As a less-experienced JavaScript programmer, I had to stare at it for awhile to understand its flow, and then I realized my God, all it does is fetch a JSON data structure using an HTTP GET call. Here's the code I wrote in Python to do the same thing (using BART's API):

try:
  self.body = urllib2.urlopen(url).read()
except urllib2.URLError:
  self.error = 'The BART website did not respond'

But I digress. The point is writing Alexa apps is a great way to build up your API-fu, since the best Alexa apps will probably receive concise speech commands, interact with several back-end APIs, and present concise speech output. And you can write and test the apps without having a device, using Amazon's web interface to test how the app responds to specific phrases. Plus the apps can be pretty fun to use, and the device makes me feel like I live in a home of the vaguely near future.Does no one but me see what is wrong with this picture? What is app code doing trying to respond to individual HTTP-level events at the app level? This clearly violates the "A" in the SOFA principle I teach in ESaaS: a function should stick to a single level of abstraction. I'm no more impressed with Node than I was at the beginning of the exercise.
So try out writing some Alexa apps—you can even deploy them free on Lambda, a "managed AWS" service in which you deploy handlers rather than full VMs (essentially).
But for the love of all that is good…write them in Python.

Looking under the hood in cloud datacenters

There's a great article in the May 2016 issue of Communications of the ACM authored by a group of Googlers, including former Berkeley PhD student David Oppenheimer (now the tech lead on Kubernetes) and my PhD advisor Eric Brewer (Berkeley professor on leave to be Google's VP Infrastructure), on the evolution of cloud-based management systems at Google. They were doing "containerization" of cloud servers before almost anyone else, and contributed to the Linux containerization code. The article distills over 10 years of designing and working with different approaches to containerizing software to share the hardware in Google's datacenters, and some lessons learned and still-open problems. A couple of key messages:

  • The "unit of virtualization" is no longer the virtual machine but the application, since modern systems like Kubernetes and Docker virtualize the app container and the files and resources on which it depends, but actually hide some details of the underlying OS, instead relying on OS-independent APIs.
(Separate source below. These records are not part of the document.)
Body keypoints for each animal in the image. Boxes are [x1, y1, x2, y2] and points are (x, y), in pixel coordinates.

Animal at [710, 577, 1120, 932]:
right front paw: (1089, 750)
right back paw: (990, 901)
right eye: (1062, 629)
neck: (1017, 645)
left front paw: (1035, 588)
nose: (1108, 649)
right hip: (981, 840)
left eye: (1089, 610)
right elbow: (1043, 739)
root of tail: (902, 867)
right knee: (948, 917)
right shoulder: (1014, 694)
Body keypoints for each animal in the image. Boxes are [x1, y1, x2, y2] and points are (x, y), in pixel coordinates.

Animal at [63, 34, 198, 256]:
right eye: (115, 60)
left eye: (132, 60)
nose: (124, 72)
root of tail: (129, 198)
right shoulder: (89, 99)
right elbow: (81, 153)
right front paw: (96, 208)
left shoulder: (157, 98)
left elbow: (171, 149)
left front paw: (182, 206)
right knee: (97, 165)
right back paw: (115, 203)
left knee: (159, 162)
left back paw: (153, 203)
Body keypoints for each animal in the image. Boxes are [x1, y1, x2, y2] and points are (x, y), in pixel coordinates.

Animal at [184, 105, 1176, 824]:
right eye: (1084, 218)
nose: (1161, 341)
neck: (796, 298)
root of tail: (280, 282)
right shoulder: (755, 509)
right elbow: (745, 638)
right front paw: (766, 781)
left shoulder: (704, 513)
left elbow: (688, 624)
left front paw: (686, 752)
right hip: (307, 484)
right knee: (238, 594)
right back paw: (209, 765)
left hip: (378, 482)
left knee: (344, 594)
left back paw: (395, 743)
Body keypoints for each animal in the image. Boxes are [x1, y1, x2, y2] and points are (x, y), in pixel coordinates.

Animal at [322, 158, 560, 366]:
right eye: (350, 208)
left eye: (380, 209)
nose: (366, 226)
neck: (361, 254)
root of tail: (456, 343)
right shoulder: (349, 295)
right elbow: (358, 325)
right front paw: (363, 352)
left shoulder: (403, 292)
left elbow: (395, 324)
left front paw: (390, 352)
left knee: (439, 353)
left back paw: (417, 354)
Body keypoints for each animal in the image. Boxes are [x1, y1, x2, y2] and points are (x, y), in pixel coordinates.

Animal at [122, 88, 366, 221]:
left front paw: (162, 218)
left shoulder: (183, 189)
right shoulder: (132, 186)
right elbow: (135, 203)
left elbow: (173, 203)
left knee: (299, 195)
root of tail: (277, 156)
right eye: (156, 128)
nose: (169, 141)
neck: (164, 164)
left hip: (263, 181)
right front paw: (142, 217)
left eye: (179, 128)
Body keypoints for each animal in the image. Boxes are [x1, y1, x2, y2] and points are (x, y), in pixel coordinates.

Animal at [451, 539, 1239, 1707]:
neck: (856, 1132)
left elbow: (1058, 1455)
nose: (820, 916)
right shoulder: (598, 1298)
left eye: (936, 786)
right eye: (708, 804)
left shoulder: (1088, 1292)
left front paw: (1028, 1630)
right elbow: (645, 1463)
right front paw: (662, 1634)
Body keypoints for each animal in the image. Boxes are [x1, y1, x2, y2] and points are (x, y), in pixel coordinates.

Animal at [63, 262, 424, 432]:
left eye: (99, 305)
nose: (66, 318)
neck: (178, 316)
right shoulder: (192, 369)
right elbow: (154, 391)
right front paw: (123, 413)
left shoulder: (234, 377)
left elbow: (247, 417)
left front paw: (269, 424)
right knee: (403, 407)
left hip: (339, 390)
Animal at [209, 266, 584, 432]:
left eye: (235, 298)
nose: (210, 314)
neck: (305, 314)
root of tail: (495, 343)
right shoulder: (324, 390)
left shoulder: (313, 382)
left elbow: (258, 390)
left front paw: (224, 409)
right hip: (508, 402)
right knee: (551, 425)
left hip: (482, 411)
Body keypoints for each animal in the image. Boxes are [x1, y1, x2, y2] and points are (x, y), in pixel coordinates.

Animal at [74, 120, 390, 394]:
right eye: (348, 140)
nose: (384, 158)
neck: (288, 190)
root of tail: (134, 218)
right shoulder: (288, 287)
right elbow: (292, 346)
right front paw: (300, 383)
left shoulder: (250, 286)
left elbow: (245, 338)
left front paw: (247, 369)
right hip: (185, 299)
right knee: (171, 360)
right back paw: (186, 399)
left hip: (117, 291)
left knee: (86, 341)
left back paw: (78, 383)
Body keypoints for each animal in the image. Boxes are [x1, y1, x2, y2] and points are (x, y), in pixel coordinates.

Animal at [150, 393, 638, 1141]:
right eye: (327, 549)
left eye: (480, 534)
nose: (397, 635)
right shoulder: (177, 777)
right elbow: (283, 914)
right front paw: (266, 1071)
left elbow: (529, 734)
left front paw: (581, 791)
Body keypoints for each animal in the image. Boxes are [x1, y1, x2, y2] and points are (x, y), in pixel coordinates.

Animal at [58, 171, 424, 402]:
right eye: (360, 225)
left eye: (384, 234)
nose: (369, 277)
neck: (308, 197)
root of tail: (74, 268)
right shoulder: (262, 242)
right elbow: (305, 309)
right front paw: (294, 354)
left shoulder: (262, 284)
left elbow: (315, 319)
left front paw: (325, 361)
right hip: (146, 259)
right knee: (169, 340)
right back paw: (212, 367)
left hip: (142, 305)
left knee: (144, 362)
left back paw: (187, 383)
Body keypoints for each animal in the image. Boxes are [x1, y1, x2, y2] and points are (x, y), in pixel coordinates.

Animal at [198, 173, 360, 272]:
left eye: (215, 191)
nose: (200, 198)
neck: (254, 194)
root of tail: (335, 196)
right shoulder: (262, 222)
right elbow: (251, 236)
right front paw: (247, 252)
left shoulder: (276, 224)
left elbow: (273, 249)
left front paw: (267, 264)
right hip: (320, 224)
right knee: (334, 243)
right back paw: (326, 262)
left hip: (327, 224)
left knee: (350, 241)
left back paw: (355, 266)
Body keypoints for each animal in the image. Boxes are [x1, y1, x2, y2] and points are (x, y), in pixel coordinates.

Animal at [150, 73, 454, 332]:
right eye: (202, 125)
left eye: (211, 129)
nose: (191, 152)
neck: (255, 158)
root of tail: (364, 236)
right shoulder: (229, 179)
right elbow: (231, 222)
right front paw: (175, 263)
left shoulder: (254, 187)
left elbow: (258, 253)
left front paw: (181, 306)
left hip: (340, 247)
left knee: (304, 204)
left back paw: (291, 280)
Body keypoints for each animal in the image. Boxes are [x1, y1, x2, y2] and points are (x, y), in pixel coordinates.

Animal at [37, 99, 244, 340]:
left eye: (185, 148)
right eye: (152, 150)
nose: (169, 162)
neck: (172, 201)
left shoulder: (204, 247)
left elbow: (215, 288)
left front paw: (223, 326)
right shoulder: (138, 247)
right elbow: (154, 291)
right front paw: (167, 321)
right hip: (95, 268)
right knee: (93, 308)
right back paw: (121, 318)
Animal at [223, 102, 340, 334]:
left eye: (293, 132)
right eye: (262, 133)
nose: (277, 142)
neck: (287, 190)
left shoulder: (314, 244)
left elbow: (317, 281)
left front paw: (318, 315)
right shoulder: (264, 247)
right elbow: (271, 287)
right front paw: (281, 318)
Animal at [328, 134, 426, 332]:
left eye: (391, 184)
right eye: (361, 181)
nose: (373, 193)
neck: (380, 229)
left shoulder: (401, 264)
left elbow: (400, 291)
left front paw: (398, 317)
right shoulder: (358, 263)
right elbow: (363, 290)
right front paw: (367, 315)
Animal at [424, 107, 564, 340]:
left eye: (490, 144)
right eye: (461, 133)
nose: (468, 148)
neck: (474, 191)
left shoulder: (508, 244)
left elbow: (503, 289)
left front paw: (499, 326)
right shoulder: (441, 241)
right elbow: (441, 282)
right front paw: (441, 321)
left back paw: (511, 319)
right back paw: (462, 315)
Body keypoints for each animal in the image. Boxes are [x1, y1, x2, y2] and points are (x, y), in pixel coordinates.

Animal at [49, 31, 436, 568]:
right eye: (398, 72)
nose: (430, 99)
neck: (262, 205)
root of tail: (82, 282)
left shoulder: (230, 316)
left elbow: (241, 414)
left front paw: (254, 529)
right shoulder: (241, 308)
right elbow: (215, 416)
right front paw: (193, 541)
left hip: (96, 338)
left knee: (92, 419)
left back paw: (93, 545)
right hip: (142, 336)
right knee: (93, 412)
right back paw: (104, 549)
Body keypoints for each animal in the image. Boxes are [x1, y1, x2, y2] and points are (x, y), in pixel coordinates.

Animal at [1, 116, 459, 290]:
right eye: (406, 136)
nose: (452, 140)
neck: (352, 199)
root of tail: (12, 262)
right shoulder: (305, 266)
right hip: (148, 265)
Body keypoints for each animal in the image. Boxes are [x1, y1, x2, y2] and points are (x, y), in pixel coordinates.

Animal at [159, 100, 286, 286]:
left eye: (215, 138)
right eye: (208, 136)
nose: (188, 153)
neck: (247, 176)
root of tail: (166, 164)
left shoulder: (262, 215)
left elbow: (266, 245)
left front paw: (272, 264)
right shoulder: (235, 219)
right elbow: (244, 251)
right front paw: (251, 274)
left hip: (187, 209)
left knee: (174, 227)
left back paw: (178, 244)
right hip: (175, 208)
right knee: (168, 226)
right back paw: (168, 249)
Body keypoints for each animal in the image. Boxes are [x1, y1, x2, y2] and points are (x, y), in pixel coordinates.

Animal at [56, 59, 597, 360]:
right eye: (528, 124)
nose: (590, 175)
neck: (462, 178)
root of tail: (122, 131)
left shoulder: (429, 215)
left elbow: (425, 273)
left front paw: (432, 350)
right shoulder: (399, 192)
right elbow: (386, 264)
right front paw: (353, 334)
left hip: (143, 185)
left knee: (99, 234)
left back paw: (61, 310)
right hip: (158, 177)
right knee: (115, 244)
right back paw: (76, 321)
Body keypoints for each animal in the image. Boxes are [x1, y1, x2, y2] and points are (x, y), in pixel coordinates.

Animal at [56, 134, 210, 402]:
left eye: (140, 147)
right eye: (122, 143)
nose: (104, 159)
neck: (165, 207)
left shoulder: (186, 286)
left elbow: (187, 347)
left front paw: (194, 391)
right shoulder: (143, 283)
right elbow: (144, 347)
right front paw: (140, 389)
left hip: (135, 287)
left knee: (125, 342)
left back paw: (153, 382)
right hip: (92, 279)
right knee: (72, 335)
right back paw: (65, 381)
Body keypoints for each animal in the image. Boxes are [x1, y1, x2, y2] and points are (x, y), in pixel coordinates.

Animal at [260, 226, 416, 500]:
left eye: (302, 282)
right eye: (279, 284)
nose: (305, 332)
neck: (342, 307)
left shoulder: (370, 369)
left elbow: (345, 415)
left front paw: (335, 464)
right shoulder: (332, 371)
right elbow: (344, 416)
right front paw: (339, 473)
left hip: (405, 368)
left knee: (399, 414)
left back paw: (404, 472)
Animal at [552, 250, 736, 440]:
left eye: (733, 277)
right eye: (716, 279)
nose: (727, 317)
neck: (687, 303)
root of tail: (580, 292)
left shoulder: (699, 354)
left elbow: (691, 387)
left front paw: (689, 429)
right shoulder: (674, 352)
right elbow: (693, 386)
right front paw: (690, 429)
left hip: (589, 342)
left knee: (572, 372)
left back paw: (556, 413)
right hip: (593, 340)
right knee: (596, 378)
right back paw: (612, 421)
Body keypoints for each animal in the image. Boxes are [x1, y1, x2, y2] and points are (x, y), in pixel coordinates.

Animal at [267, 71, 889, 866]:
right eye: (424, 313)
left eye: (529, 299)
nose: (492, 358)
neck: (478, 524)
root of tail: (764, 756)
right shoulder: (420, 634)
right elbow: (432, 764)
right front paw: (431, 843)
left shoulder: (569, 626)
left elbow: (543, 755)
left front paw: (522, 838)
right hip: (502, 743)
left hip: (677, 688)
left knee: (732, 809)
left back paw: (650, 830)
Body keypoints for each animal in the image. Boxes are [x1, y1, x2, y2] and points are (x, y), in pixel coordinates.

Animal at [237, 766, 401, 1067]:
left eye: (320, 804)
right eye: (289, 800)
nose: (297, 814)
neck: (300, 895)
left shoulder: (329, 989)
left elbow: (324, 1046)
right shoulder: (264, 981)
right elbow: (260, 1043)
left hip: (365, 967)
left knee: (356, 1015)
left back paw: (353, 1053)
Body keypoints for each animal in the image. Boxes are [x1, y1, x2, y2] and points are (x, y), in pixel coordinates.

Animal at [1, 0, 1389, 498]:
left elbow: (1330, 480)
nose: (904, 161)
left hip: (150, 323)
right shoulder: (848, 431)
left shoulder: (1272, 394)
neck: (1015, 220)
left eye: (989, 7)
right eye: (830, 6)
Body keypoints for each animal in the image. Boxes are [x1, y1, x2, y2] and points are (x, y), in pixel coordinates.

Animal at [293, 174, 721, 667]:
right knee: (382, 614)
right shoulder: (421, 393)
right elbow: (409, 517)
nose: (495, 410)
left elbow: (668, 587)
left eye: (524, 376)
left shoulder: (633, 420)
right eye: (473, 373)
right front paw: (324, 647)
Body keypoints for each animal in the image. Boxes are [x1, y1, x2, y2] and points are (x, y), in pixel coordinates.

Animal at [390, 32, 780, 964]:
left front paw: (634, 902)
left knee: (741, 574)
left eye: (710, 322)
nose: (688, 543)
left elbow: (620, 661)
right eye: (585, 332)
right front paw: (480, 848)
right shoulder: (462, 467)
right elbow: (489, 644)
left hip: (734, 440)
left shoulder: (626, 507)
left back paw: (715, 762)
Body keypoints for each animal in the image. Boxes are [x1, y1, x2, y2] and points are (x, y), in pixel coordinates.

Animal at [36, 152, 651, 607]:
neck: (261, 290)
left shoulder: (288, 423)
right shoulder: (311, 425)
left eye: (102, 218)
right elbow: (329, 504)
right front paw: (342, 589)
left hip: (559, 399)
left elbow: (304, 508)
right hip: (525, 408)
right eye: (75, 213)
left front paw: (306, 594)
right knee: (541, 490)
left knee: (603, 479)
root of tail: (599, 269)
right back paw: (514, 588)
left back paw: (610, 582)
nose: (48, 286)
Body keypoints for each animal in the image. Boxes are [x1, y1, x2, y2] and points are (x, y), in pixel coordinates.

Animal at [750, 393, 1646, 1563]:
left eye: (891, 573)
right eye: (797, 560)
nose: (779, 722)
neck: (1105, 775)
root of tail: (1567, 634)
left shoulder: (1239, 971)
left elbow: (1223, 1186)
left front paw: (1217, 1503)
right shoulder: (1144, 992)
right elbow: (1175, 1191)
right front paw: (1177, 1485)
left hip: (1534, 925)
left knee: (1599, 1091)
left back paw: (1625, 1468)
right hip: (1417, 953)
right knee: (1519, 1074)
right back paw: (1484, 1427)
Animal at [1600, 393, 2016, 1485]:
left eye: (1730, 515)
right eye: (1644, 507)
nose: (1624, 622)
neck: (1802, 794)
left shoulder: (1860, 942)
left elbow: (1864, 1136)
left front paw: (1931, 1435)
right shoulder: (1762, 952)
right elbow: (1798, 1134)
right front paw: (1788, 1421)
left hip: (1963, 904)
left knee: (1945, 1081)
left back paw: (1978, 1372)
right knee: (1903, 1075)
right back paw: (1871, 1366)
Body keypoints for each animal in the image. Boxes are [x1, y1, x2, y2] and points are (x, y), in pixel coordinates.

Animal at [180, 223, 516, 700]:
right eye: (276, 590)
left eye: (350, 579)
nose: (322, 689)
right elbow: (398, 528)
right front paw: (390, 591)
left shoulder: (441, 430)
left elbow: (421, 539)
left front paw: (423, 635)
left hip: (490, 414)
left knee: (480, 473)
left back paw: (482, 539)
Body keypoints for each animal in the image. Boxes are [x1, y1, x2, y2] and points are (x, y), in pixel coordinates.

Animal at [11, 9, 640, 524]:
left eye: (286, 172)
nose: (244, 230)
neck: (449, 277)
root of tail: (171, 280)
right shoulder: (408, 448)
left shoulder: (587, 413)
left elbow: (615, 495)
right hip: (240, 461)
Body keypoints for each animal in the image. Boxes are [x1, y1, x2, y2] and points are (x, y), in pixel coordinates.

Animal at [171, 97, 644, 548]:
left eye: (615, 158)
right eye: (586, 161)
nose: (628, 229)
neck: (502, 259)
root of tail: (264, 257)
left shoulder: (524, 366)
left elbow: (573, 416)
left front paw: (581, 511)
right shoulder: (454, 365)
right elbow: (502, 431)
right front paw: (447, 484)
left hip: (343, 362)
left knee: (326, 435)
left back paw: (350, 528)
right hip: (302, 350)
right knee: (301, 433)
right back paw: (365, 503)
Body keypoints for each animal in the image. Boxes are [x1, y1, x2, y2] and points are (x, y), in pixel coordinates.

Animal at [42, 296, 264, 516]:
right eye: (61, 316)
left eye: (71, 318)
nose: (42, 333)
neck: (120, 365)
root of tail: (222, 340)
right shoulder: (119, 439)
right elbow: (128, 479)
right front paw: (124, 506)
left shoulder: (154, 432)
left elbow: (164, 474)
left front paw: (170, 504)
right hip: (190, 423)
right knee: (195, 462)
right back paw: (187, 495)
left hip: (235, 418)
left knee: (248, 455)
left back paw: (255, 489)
Apps are therefore less sensitive to OS-specific APIs and easier to port across containers.
  • As a result of having both resource containers and filesystem-virtualization containers map to an app (or small collection of apps that make up a service), troubleshooting and monitoring naturally have affinity to apps rather than (virtual) machines, simplifying devops.
  • A "label" scheme in which a given instance of an app has one or more labels simplifies deployment and devops as well. For example, if one instance of a service is misbehaving, that instance can (eg) have the "production" label removed from it, so that monitoring/load balancing services will exclude it from their operations but leave it running so it can be debugged in situ.
The article also points to still-open problems, including (surprise!) configuration (every configuration DSL eventually becomes Turing-complete and they're all mutually incompatible), dependency management (related to configuration, but also introduces new complications, i.e. what if service X depends on Y but Y must first go through a registration or authentication step before it can be deployed), and more.

Overall a really interesting read that suggests, ironically, that the programmer-facing view of cloud datacenters is actually a "back to the 1990s" view of managing a collection of individual apps with APIs (remember ASPs?) rather than managing a collection of either virtual or physical machine images.